Saturday, November 29, 2014

Goosebumps

I was reading a book by Spanish poet-translators talking about their work, editing by my friend Jordi Doce. I was profoundly moved by their devotion to the poets they translated and toward translation itself. Jorge Riechmann toward René Char, for example. Andrés Sánchez Robayna with Wallace Stevens. Many statements in this book moved me almost to tears or made the hairs on my forearms stand on end. What gives me this response usually is not a great poem by itself, but a moment in which I become conscious once again of the depth and beauty of the poetic tradition itself. I always know this, but having it become so clear to me again is very moving.

It was very humbling to see how these poets saw translation as a deep part of their own art form. I gathered many quotes and observations that I will use somewhere, somehow.

(One of the scholars who contributed to this book (not a translator or poet, afaik, but a scholar) noted that poets who saw the avant-garde as a living tradition translated more than those who saw it as a historical period that had come to an end.)

I remember the first two poems I tried to translate from Spanish when I was 17 or 18: "Mariposa de luz" by Juan Ramón Jiménez and "Casida de la rosa" by Lorca. I'm amazed that I still remember this. I also remember, somewhat earlier, trying to translate William Blake's poem "The Fly" into French and attempting to get the right number of syllables in each line. I couldn't make it work! It's even more amazing that I remember that, since I'm not in French nor a Blake scholar, and I was attempting this in High School. "Petite mouche..."

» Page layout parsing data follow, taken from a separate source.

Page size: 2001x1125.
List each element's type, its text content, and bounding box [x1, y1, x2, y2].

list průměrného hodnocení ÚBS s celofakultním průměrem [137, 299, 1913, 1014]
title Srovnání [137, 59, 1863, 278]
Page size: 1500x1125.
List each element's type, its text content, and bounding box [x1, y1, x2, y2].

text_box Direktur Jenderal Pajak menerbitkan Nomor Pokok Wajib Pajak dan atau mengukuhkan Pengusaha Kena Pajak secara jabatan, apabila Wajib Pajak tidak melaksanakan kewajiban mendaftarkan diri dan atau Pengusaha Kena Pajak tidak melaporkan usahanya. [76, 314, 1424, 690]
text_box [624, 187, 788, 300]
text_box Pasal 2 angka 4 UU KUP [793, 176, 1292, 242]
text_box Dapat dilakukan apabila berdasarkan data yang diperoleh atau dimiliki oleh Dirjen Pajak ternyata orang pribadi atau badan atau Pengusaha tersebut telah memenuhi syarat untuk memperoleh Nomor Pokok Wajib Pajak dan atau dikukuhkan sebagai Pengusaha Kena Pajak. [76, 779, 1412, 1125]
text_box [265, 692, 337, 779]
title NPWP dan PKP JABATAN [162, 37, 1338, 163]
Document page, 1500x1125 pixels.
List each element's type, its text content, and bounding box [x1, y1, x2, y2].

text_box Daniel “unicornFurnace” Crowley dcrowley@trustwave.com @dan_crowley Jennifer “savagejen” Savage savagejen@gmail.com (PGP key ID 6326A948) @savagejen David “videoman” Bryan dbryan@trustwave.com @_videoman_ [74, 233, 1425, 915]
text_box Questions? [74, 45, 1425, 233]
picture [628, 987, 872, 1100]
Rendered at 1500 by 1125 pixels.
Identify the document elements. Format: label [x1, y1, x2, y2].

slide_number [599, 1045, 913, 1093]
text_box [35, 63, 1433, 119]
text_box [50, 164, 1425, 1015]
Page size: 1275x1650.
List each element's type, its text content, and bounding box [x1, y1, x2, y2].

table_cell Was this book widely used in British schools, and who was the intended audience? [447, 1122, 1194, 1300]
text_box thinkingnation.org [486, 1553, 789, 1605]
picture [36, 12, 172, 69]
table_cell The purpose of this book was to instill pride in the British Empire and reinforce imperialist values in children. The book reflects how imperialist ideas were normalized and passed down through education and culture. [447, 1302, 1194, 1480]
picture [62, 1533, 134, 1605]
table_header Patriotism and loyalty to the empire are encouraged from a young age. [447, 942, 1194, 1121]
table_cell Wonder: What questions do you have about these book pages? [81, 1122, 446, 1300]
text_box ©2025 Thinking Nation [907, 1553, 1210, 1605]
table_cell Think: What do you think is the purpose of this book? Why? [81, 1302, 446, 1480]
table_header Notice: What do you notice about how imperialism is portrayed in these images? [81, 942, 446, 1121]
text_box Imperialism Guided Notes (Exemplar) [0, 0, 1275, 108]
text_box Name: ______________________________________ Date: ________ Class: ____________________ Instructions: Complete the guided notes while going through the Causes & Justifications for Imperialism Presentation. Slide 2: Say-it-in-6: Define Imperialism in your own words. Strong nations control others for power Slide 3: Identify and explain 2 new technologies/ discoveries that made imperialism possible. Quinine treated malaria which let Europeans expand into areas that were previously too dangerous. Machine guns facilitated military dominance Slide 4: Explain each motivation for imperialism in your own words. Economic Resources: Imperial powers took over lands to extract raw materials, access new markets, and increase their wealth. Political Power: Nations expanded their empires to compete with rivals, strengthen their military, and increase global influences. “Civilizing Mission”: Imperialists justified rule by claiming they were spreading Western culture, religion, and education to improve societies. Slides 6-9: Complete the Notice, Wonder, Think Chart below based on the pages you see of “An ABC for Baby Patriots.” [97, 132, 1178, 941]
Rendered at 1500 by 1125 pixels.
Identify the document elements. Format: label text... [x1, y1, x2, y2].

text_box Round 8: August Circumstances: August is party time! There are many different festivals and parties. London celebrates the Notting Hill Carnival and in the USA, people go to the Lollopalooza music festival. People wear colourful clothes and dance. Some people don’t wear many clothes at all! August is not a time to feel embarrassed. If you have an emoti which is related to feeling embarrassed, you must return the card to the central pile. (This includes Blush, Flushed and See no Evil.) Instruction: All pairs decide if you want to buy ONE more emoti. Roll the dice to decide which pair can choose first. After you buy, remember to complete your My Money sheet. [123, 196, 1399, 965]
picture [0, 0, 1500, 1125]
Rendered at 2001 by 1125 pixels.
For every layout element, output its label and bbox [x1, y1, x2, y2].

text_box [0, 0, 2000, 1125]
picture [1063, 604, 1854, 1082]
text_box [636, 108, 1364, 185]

If I am sometimes critical of translation (and translators, and their translations) it is not for lack of respect. It is more from an excess of respect. A guy on Facebook I don't know objected to my judgment that Robert Bly was a disastrous translator. This is not just my "opinion." I actually know what I'm talking about and could quote you chapter and verse. I've been studying this since 1975 or so, in a serious way.

Themebait

After finishing my conclusion (yeah!) and while I was writing a poem I invented a new word: themebait. This must refer to the gravitational pull (to mix a metaphor) of certain subject matters.

Friday, November 28, 2014

Seminar

My seminar was in a cavernous room, with about 35 students; I was happy to have so many; I asked a question and got several responses simultaneously; the answers reverberated through the room so I couldn't hear anything; I got the room quieted, finally, but the same thing happened with the next question; I stood up on my chair and clapped my hands to get people to be quiet; finally, I thought it was fine for everyone to discuss Lorca loudly with people in their area of the room. Wasn't this the best kind of class participation?

Thursday, November 27, 2014

Highbrow Monroe

Aside from a few gardening, travel and cookbooks, and odds and ends like a biography of herself, Marilyn's library had mostly serious literature (novels, plays, poetry) & and intellectually serious essays: Plato & Aristotle, Freud, Bertrand Russell, Edmund Wilson, Einstein; some popular science books. I'm gratified by not surprised. Despite worries in the 50s about the spread of middle-brow culture, even the middle-brow literary culture of then seems much more high-brow than our present day's, when some people with PhDs read mostly Young Adult fiction & detective novels. Leaving out the fact that it is Marilyn Monroe's library, and thus belies dumb "dumb blonde" clichés, it provides a glimpse into the cultural history of a particular time and place. Of course, she was married to one of the best-known playwrights of the period.

Wednesday, November 26, 2014

I hate voice-overs

Just saying. I hate voice-overs because they are insulting to your intelligence. Some voice off-screen telling you what you are seeing and adding superfluous narration and explanation. While at least one film I like, "Goodfellas," uses voice-over, this does not make the film any better than it would be without it.

There are these other gangster films that rip Scorsese's film. Those are doubly worse, because they are voice-overs and they are lame imitations of "Goodfellas." One of these lame imitations, I think, is by Scorsese himself. He should have used it only once.